Most operating systems have a time-tested method for fighting brute-force password attacks, but with a downside. Some equation involving the number of attempts over some amount of time results in password lockouts for another amount of time. If the settings are too lax, you risk an attacker having enough chances of guessing a correct password. If your settings are too tight, it can cost your support desk extra load or worse.  Many applications do not have access to these operating system controls though.

How easy is it to guess a correct password? A little background information will help. In 1956, George Miller published a paper in the Psychological Review in which he maintained that human information processing capacity is limited to at most seven, plus or minus two, chunks of information. If we chose truly random passwords, each character would be one chunk. But we do not! In fact, of the 76 easily-typed symbols (for English, this includes upper- and lowercase letters, numbers and symbols), research shows that 80% of the symbols used in passwords are chosen from only 32 of those, and, 10% of passwords are comprised solely from those 32 symbols. For the curious, those 32 symbols, in order of occurrence, are:


Although a truly random nine-character password is very difficult to crack, our passwords are not usually very random and therefore much weaker. Given how much information is protected by passwords, many have argued that we should ban them in favor of passphrases, which are easier to remember and can be stronger than shorter, random passwords.

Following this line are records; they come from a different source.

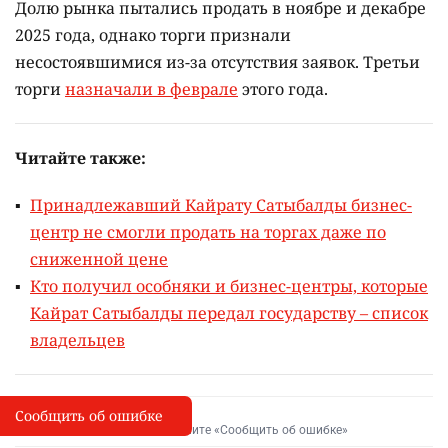
Долю рынка пытались продать в ноябре и декабре
2025 года, однако торги признали
несостоявшимися из-за отсутствия заявок. Третьи
торги
назначали в феврале
этого года.
Читайте также:
Принадлежавший Кайрату Сатыбалды бизнес-
центр не смогли продать на торгах даже по
сниженной цене
Кто получил особняки и бизнес-центры, которые
Кайрат Сатыбалды передал государству – список
владельцев
Сообщить об ошибке
Сообщить об опечатке
I
Выделите фрагмент и нажмите «Сообщить об ошибке»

Also see Bruce Schneier’s article entitled Secure Passwords Keep You Safer for more information about the importance of choosing good passwords.

That’s all fine and good for operating systems, but what about applications that aren’t normally protected by such measures? Well, if you’re running Linux, you should consider Fail2Ban. It scans logfiles looking for evidence of break in attempts, and if found, takes some configured action. Normally this will involve creating a firewall rule to deny access from the offending IP address for some amount of time. Of course, some form of logging and notification is also possible. Configuration support exists for a fairly broad array of services, including sshd, apache, and various MTAs.

Nice, you say — yeah, go right ahead and enable that! As always, think about your use cases and the consequences of the actions taken. An attacker (or poor typist) behind a NAT’ed IP address can easily create havoc for other users behind that same address. If that happens by mistake at a branch office, for example, all other users at the location would be prevented from communicating with the affected service. Fail2Ban does have some sophisticated configuration capabilties, but the defaults appear a bit draconian to me. For example, if someone at an IP address fails to successfully authenticate to SSH several times, the default iptables rule drops all SSH traffic from that IP address. From the Internet at large, this seems just fine, but from a NAT’ed address (again, say a branch office), that can have disasterous effects for other valid users. If you have the need, consider modifying the iptables rules to just filter TCP SYN packets (or new UDP flows, e.g. --state NEW); of course this will not work for services that do not reset TCP connections following some number of failed authentication attempts. A better approach may be to customize the failed authentication regular expression to only log and notify for failed attempts from some sources, while blocking from others.

Some have advocated using a PAM module, such as pam_tally to lock accounts — again, for services that use PAM authentication. I actually like the Fail2Ban approach better — if you lock an account, you have potential for a denial of service attack. If you lock an IP address, you may have much risk at all for impacting crucial services. You can always consider layering both approaches.

The bottom line — think about what the proposed action might mean for you, and consider several use cases and not just the obvious remote script-kiddie/robot!